**Aim of the exercise**
In the records below, begin at the line containing "the expected one." and end at the line containing "is closed unexpectedly."; quote every line in that span exactly, including both boundary lines, and no others.
--- Data shown Enclosed Below ---
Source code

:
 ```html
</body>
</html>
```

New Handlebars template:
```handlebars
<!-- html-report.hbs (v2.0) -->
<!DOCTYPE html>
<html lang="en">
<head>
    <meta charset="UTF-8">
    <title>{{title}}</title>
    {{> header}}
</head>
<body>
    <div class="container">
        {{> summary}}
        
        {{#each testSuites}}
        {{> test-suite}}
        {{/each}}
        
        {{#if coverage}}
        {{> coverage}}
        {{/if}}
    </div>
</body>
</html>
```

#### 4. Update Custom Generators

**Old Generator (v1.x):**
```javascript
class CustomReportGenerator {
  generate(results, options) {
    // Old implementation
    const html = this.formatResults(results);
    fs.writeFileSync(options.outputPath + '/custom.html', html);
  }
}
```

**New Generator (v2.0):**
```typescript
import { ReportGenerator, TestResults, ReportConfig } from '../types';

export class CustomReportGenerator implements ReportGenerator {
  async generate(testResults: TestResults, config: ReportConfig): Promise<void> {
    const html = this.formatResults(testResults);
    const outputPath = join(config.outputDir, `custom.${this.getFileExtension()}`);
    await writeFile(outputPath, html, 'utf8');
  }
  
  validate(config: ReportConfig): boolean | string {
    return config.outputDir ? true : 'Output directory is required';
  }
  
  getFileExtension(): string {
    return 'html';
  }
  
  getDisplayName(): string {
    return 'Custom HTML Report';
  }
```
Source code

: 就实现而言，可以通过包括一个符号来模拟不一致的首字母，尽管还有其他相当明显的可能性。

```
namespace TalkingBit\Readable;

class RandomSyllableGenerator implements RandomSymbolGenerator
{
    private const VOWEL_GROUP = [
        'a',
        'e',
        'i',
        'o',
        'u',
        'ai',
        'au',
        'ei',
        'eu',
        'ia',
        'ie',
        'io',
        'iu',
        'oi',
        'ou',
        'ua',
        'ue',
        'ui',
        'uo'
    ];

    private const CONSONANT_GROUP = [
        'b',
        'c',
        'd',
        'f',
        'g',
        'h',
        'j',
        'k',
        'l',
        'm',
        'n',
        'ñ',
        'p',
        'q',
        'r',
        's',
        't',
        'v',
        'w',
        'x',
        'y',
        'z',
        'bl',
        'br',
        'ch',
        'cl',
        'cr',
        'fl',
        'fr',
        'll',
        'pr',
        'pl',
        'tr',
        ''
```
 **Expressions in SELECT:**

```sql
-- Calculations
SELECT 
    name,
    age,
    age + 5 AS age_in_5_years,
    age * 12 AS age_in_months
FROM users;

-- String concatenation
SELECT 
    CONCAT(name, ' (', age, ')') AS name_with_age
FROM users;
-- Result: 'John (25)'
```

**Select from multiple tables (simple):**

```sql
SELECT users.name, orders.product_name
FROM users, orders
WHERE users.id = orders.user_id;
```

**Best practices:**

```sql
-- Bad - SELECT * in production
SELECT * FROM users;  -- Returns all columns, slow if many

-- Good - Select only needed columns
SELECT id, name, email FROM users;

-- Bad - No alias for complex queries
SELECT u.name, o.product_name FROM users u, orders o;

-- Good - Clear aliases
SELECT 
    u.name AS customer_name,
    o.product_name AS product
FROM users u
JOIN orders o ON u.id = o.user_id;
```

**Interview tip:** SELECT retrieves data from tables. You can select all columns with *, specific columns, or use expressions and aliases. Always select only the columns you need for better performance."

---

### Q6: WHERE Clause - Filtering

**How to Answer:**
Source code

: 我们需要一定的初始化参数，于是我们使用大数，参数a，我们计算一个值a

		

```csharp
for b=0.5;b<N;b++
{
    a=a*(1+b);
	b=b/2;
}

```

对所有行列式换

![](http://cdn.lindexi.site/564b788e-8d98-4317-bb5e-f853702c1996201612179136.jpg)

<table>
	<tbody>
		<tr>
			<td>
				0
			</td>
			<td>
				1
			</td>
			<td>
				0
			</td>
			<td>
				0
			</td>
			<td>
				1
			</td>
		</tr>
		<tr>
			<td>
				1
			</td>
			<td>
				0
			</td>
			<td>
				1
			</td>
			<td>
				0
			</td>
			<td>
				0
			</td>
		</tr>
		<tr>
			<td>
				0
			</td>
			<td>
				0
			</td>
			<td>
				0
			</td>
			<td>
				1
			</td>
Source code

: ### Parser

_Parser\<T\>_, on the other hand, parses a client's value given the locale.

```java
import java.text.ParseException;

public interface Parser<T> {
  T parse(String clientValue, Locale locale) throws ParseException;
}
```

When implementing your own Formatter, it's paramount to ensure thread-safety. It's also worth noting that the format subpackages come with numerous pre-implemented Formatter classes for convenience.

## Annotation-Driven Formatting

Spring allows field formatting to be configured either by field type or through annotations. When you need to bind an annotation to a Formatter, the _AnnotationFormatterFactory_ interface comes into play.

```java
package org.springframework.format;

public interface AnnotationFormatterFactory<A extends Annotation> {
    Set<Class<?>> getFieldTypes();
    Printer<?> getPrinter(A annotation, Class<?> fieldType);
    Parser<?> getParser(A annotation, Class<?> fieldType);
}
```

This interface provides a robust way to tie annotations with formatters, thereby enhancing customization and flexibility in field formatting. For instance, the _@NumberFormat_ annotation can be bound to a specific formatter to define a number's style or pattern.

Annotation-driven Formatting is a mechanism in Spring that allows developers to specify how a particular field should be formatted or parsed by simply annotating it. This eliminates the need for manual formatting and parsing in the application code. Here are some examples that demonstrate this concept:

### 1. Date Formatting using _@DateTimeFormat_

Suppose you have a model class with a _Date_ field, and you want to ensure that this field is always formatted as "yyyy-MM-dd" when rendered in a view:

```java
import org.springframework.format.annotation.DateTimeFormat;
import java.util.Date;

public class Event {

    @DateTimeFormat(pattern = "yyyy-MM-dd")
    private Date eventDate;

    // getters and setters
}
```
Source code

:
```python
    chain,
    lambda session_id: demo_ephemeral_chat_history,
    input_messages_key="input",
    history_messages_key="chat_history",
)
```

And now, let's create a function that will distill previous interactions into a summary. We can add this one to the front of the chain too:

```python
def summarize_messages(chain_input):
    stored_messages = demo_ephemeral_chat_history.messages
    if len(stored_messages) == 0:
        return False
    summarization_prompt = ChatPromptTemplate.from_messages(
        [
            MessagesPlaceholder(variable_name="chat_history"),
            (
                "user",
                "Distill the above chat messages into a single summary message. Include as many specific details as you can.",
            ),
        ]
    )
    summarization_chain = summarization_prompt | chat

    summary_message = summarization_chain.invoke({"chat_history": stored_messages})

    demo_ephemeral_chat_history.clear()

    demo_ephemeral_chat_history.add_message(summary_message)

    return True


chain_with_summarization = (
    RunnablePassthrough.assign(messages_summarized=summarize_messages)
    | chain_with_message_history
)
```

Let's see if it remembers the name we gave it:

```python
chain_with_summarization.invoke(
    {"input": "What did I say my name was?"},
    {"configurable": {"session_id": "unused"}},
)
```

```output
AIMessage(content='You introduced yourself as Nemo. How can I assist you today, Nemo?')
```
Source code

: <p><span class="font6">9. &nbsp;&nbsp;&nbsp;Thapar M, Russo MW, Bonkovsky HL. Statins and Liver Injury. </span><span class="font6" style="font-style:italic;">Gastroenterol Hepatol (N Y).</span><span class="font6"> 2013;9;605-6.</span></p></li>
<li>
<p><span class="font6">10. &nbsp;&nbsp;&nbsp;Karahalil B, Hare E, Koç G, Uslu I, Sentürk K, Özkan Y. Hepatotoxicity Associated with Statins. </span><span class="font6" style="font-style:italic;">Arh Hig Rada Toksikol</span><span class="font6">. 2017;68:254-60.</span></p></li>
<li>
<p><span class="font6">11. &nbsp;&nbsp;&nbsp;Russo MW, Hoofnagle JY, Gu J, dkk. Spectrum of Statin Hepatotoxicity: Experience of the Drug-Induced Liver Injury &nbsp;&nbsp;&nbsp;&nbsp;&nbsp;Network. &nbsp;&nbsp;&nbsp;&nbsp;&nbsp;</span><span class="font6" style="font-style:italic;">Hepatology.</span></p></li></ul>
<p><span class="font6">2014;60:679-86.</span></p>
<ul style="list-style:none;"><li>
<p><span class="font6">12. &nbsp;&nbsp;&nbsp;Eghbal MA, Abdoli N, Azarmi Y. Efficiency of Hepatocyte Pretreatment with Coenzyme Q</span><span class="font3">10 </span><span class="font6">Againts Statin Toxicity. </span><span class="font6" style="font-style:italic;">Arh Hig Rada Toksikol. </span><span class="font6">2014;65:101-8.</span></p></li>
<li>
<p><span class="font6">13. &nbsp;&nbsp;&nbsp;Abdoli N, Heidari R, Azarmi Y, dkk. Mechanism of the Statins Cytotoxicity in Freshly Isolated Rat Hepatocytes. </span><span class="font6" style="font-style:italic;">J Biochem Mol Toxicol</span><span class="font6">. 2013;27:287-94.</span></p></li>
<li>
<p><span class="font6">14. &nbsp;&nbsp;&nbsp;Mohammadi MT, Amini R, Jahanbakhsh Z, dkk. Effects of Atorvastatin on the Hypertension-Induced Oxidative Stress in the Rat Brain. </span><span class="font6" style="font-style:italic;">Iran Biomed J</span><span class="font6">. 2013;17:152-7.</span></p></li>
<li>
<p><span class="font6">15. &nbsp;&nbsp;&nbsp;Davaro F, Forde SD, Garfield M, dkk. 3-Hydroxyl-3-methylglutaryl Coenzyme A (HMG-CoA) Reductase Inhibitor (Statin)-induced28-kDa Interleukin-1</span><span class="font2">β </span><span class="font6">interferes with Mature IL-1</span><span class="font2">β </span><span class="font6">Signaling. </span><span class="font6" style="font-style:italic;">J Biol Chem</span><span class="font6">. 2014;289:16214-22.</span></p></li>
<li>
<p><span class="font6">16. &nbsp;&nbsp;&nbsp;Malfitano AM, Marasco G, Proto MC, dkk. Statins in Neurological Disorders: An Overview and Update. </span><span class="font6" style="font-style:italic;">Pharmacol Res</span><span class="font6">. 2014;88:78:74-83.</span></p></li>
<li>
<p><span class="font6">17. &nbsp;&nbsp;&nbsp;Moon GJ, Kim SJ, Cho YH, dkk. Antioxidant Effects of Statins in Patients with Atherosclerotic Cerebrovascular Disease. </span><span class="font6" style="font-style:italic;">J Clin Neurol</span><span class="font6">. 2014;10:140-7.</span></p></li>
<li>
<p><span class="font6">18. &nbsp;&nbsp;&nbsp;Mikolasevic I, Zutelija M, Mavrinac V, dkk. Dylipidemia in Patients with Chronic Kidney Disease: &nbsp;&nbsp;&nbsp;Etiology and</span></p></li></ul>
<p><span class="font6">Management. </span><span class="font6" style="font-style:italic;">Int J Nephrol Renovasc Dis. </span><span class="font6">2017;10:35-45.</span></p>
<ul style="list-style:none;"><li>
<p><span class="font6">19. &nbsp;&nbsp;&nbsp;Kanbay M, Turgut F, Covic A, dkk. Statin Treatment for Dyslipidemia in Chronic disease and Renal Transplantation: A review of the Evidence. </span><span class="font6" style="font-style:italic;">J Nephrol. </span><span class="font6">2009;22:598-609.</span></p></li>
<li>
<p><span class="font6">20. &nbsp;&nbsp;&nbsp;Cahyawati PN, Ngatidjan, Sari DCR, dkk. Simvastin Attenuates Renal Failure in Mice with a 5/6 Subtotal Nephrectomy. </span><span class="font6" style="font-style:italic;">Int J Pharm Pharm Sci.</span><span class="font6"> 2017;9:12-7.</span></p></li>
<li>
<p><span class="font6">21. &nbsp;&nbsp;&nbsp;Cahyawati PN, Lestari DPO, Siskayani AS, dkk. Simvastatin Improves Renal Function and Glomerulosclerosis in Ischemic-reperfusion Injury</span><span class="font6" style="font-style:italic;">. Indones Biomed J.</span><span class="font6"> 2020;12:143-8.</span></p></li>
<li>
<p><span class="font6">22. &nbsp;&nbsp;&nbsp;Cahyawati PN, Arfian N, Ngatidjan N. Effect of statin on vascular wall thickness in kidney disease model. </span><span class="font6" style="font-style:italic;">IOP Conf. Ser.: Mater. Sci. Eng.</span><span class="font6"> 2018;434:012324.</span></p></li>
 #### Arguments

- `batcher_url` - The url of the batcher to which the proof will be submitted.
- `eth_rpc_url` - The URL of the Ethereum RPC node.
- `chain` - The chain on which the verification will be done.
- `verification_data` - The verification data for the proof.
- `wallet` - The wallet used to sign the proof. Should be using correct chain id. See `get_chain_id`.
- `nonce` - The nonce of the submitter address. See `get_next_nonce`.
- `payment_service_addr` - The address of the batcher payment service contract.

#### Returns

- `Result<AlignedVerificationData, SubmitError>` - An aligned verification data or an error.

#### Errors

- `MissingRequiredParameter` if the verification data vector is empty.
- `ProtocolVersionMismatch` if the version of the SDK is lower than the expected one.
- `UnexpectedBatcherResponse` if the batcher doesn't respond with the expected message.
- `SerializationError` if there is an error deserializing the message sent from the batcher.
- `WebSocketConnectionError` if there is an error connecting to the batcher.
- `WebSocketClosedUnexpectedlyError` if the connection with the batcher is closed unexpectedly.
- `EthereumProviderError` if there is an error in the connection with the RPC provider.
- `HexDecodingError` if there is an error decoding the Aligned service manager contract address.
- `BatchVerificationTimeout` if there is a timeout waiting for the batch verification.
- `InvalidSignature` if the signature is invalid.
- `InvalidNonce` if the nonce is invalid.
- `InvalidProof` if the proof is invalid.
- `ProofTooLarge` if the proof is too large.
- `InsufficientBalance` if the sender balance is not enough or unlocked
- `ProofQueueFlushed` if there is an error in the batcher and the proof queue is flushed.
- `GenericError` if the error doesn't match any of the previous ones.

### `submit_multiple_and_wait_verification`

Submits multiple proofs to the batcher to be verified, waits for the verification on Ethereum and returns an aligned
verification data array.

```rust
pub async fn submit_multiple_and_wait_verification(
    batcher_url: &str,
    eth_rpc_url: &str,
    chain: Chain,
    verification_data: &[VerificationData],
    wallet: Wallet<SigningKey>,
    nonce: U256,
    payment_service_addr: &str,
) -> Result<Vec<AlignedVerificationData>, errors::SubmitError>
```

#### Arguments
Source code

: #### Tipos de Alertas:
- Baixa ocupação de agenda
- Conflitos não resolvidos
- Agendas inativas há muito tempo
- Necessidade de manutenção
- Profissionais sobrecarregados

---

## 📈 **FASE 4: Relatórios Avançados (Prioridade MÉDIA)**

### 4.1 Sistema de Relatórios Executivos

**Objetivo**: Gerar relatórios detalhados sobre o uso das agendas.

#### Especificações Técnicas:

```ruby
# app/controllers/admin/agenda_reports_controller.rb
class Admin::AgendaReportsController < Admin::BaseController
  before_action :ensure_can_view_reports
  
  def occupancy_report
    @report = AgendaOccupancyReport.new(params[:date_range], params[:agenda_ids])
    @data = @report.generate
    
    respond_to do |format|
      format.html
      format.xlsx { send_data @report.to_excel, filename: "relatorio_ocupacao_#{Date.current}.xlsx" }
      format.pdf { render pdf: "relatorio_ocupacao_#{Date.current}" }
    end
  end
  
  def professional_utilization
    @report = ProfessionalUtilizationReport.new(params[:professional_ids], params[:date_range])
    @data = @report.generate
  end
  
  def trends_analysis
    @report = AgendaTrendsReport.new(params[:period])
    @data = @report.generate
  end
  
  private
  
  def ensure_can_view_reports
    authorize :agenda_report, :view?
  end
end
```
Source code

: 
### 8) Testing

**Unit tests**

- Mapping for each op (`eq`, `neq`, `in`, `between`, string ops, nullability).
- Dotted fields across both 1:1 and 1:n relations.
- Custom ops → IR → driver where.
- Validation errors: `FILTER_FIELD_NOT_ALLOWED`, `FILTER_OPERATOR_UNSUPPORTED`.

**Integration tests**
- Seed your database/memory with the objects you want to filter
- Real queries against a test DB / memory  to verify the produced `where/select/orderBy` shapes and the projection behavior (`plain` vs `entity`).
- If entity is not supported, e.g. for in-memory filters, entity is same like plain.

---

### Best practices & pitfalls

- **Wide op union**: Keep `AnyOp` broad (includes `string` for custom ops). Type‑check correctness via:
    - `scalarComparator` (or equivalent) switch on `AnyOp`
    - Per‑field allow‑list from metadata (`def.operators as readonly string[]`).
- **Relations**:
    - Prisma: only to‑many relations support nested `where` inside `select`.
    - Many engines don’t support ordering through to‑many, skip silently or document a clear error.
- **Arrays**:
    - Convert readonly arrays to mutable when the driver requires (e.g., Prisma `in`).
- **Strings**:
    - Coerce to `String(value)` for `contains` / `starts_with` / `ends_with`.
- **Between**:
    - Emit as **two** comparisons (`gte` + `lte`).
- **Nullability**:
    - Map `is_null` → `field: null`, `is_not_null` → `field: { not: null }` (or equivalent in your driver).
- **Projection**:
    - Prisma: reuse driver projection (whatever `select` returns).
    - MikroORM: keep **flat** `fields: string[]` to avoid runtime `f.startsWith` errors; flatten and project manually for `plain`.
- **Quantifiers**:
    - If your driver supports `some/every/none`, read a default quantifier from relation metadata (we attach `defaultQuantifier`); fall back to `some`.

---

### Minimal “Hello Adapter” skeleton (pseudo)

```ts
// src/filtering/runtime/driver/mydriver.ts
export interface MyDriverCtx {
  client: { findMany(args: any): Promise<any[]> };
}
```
--- End of Enclosed Data shown ---
**Completed task**
- `ProtocolVersionMismatch` if the version of the SDK is lower than the expected one.
- `UnexpectedBatcherResponse` if the batcher doesn't respond with the expected message.
- `SerializationError` if there is an error deserializing the message sent from the batcher.
- `WebSocketConnectionError` if there is an error connecting to the batcher.
- `WebSocketClosedUnexpectedlyError` if the connection with the batcher is closed unexpectedly.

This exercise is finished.